** DOCUMENTO FUENTE **
Este empate no satisfacía a los mercados. Y empezó la desregulación. Con la cantinela de un peculiar liberalismo, de dar libertad al comercio, como si esto fuera un derecho fundamental, se derogaban normas o, más sutilmente, se activó la corrupción a gran escala: desactivando los controles. Pese a crear más y más agencias de supervisión, estas eran superciegas. Eso solo podía ocurrir mediante la corrupción, es decir, mediante el cruce ilegítimo entre dinero y política.
Así, ha surgido la pasarela sangrante entre los mercados y su práctica de canibalismo social. La prueba: ni una sola acción penal por los diversos y obvios fraudes cometidos en todo el mundo en los últimos cinco años: sobornos, prevaricaciones, malversaciones, administraciones fraudulentas, estafas, maquinaciones para alterar el precio de las cosas, información privilegiada… De estos hechos, todos ellos recogidos en nuestras leyes, nadie responde. O sea: gratis total.
Para mayor inri, los corruptos, si son procesados, lo son a pequeña escala. Madoff o Gürtel son buena muestra de ello. Nunca se ha tirado para arriba. La fiscalía de Nueva York, por ejemplo, no para de pactar con las grandes firmas multas millonarias, pero sujetas a cláusulas de confidencialidad En el caso Madoff, según cuentan las crónicas, la Stock Exchange de Wall Street recibió más de una docena de denuncias: todas archivadas; sus cuentas estaban avaladas por Standard&Poor's. Ello sin contar con el evidente conflicto de intereses entre inversores, como Blackrock y Berkshire -de Warren Buffet- y agencias autodenominadas de calificación como Moody's, propiedad de aquellas en un 20 %.

[Registros de un conjunto de datos]
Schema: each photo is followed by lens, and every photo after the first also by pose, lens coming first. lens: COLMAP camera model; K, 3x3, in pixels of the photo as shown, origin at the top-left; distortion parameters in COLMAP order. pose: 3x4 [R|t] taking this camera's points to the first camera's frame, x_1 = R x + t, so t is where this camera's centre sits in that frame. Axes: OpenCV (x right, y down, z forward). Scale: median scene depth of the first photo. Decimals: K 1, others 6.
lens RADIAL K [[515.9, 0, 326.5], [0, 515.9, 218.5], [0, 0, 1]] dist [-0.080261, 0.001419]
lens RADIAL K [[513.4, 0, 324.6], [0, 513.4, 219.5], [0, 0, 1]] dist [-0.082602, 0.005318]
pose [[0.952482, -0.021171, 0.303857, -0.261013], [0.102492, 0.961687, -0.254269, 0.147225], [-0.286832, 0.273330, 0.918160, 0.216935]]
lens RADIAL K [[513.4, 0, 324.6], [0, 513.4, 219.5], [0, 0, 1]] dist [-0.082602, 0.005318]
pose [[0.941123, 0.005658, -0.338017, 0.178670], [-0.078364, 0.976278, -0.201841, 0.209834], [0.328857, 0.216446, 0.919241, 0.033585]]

** INSTRUCCIONES **
A. Indica si cada afirmación concuerda con el texto sobre corrupción y mercados, contestando sí o no y citando literalmente las palabras del texto que lo deciden. (i) Las agencias de supervisión creadas eran superciegas. (ii) En el caso Madoff, la Stock Exchange de Wall Street recibió menos de diez denuncias. (iii) Moody's es propiedad de inversores como Blackrock y Berkshire en un 50 %.
B. Transcribe, por favor, del texto sobre corrupción y mercados el tramo que va desde "Para mayor inri, los" hasta "en un 20 %.".

** RESPUESTAS ESCRITAS **
A.
(i) Sí: «Pese a crear más y más agencias de supervisión, estas eran superciegas».
(ii) No: «la Stock Exchange de Wall Street recibió más de una docena de denuncias».
(iii) No: «propiedad de aquellas en un 20 %».

B.
Para mayor inri, los corruptos, si son procesados, lo son a pequeña escala. Madoff o Gürtel son buena muestra de ello. Nunca se ha tirado para arriba. La fiscalía de Nueva York, por ejemplo, no para de pactar con las grandes firmas multas millonarias, pero sujetas a cláusulas de confidencialidad En el caso Madoff, según cuentan las crónicas, la Stock Exchange de Wall Street recibió más de una docena de denuncias: todas archivadas; sus cuentas estaban avaladas por Standard&Poor's. Ello sin contar con el evidente conflicto de intereses entre inversores, como Blackrock y Berkshire -de Warren Buffet- y agencias autodenominadas de calificación como Moody's, propiedad de aquellas en un 20 %.